Murray next goes against Argentine 19-year-old Juan Martin Del Potro, who reached his first grand slam quarter 6-3 6-4 6-3 over Japan's 18-year-old Kei Nishikori in another tilt that underlined the advance of powerful young players on tour.
Arranging another women's quarter-finals date were a worn out Dinara Safina and Italy's Flavia Pennetta.
Safina, who complained of exhaustion, had enough pep to beat Germany's Anna-Lena Groenefeld 7-5 6-0. Pennetta, the 16th seed, routed former world number one Amelie Mauresmo 6-3 6-0.
The prospect of another Williams sisters showdown had the feel of a New York heavyweight clash. Serena has dropped just 14 games from her four matches, and Venus has lost 15.

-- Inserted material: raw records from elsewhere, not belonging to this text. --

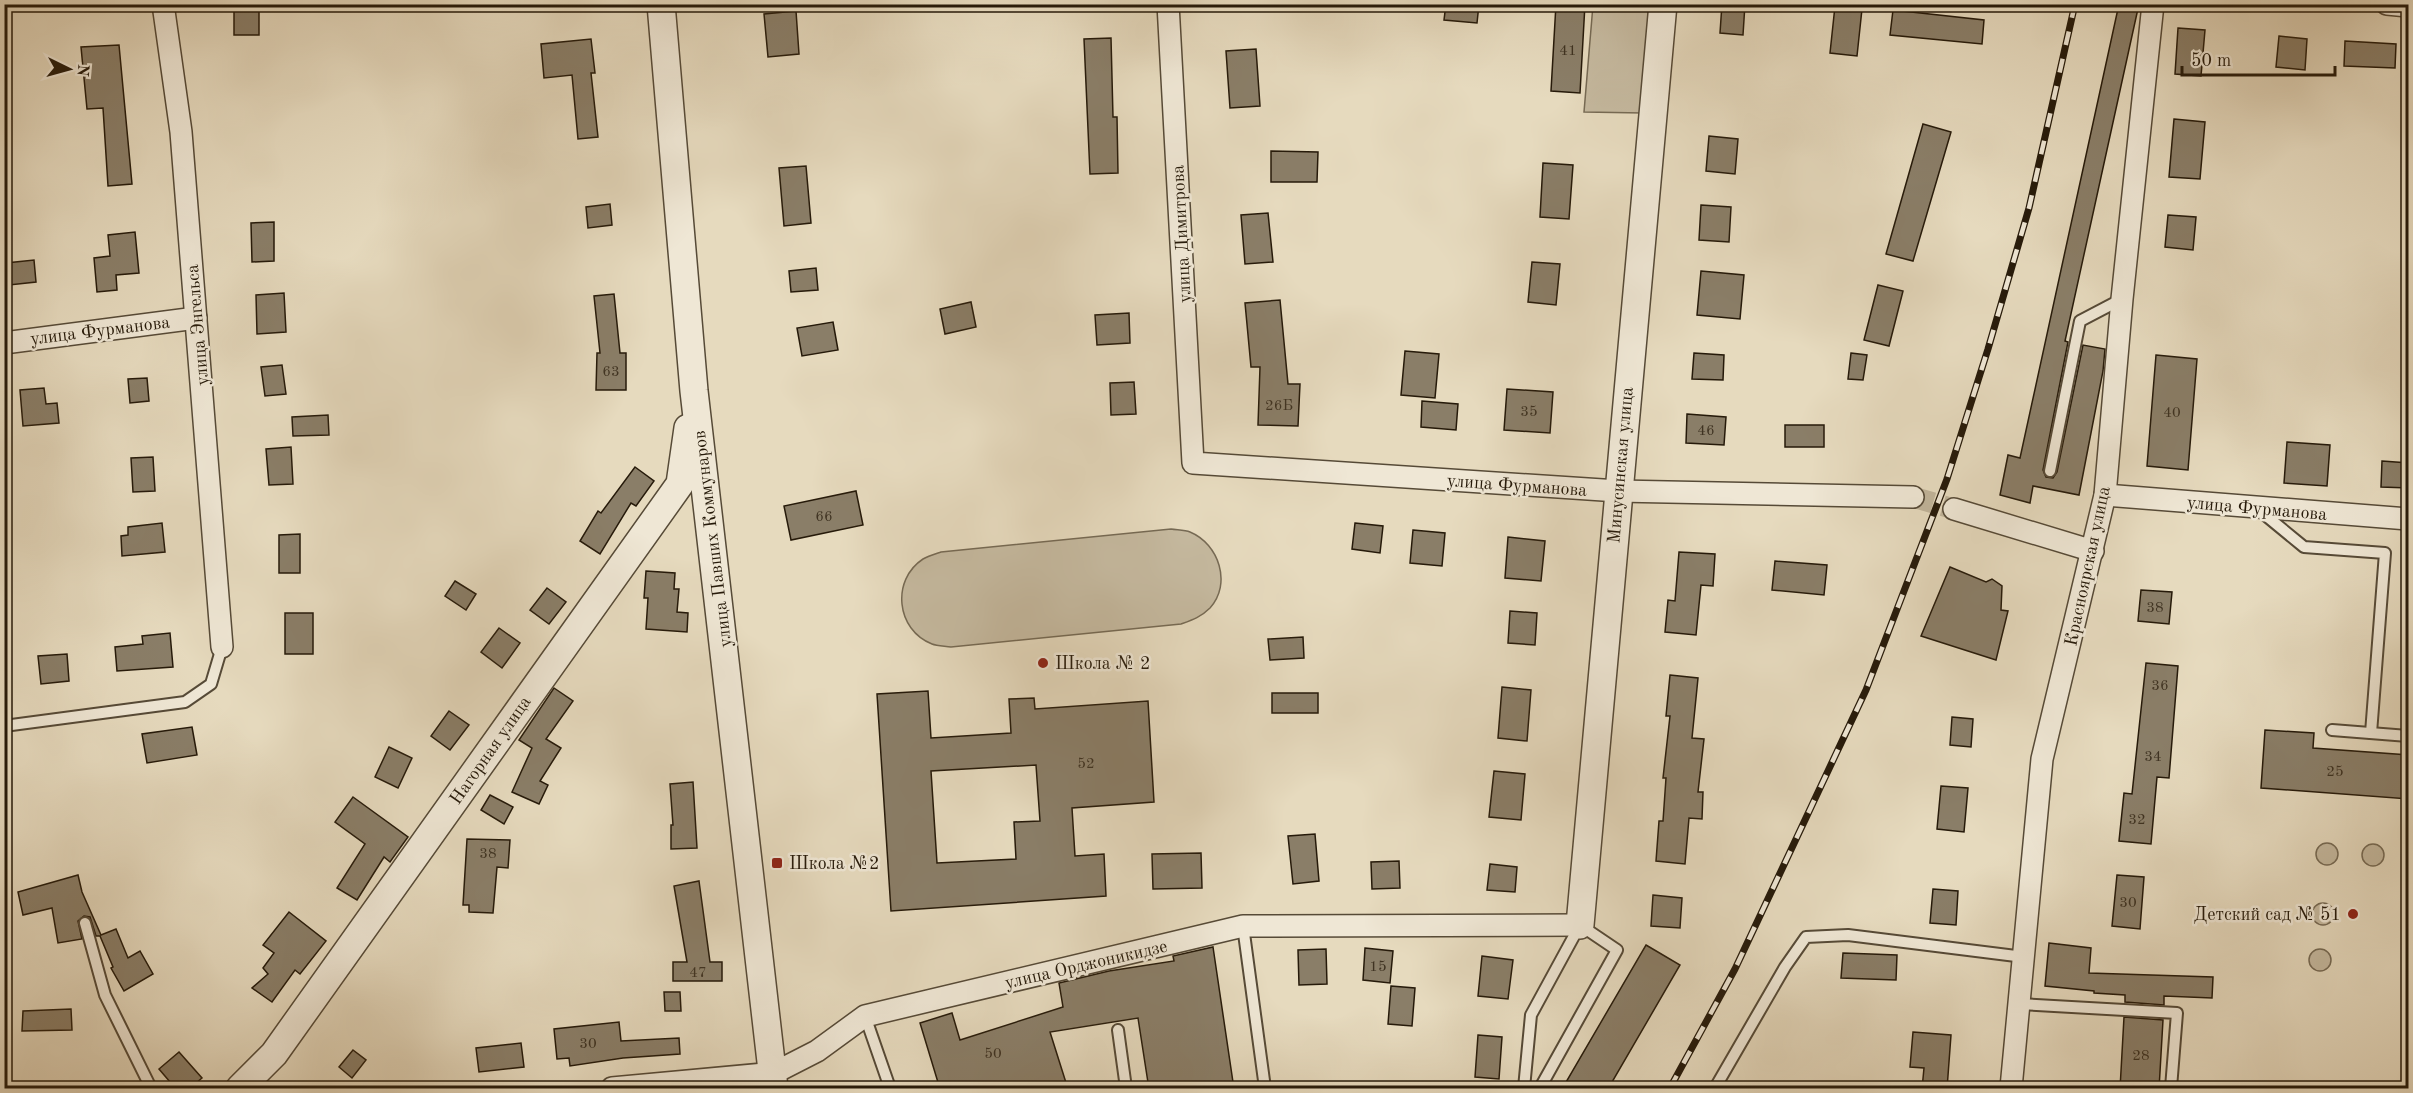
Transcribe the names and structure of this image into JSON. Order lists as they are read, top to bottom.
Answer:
{
  "streets": {
    "street": [
      "улица Димитрова",
      "улица Энгельса",
      "улица Фурманова",
      "Минусинская улица",
      "улица Павших Коммунаров",
      "Красноярская улица",
      "Нагорная улица",
      "улица Орджоникидзе"
    ]
  },
  "crossings": [
    ["улица Димитрова", "улица Фурманова"],
    ["улица Энгельса", "улица Фурманова"],
    ["улица Фурманова", "Минусинская улица"],
    ["улица Фурманова", "Красноярская улица"],
    ["Минусинская улица", "улица Орджоникидзе"],
    ["улица Павших Коммунаров", "Нагорная улица"],
    ["улица Павших Коммунаров", "улица Орджоникидзе"]
  ],
  "places": {
    "other": ["Школа № 2", "Детский сад № 51"],
    "transit": ["Школа №2"]
  },
  "house_numbers": [
    "41",
    "63",
    "26Б",
    "35",
    "40",
    "46",
    "66",
    "38",
    "36",
    "34",
    "52",
    "25",
    "32",
    "38",
    "30",
    "15",
    "47",
    "30",
    "50",
    "28"
  ],
  "scale_bar": "50 m",
  "north": "right"
}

"I feel like I can win the tournament if I play my best tennis and I don't feel like I've played my best yet," said Serena.
Venus, who won their last Open encounter in the fourth round in 2005, said Serena is rounding into form.
"We're usually practising side by side, so she looks pretty consistent, like she's really working on her game," said Venus, who partnered Serena in Beijing for their second Olympic doubles title.
The Williams sisters, the only women left in the draw with any grand slam singles titles, were headed for a likely prime-time showdown at Arthur Ashe Stadium on Wednesday.
Nadal said he hoped he had gotten his "bad day" out of the way at the Open against Querrey, who blasted in 20 aces and belted 52 winners before succumbing to the Spaniard.
"In every tournament you have one bad day, that's the normal thing," Nadal said. "When you are playing not your best, the important thing is to win. I did today."
Nadal's tally of unforced errors was unusually high at 41, and his six double faults outnumbered his five aces.
Yet when the dust cleared on a windy day at Arthur Ashe Stadium, Nadal had outgunned Querrey and matched his best Open showing by reaching the last eight.
"Sam is a big player, a big server," Nadal, 22, said. "He has a great future."
The future is now for the Spaniard, who has won 42 of his last 43 matches to extend a big event streak that has brought him French, Wimbledon and Olympic titles. He is aiming for his first grand slam triumph on hard court.
Safina, who has risen to prominence this season by reaching six finals in her last seven events, needed a pep talk from coach Zeljko Krajan to get on court and continue her pursuit of a maiden grand slam title.
"I finished the warm-up and I just said, I cannot push myself anymore. I could not stop from crying," said Safina, runner-up in the Olympics to compatriot Elena Dementieva.
"(My coach) said, 'We know that you're not a machine. Just go on the court and do whatever you can this day. If it's 20 percent left in your body, just give this 20 percent."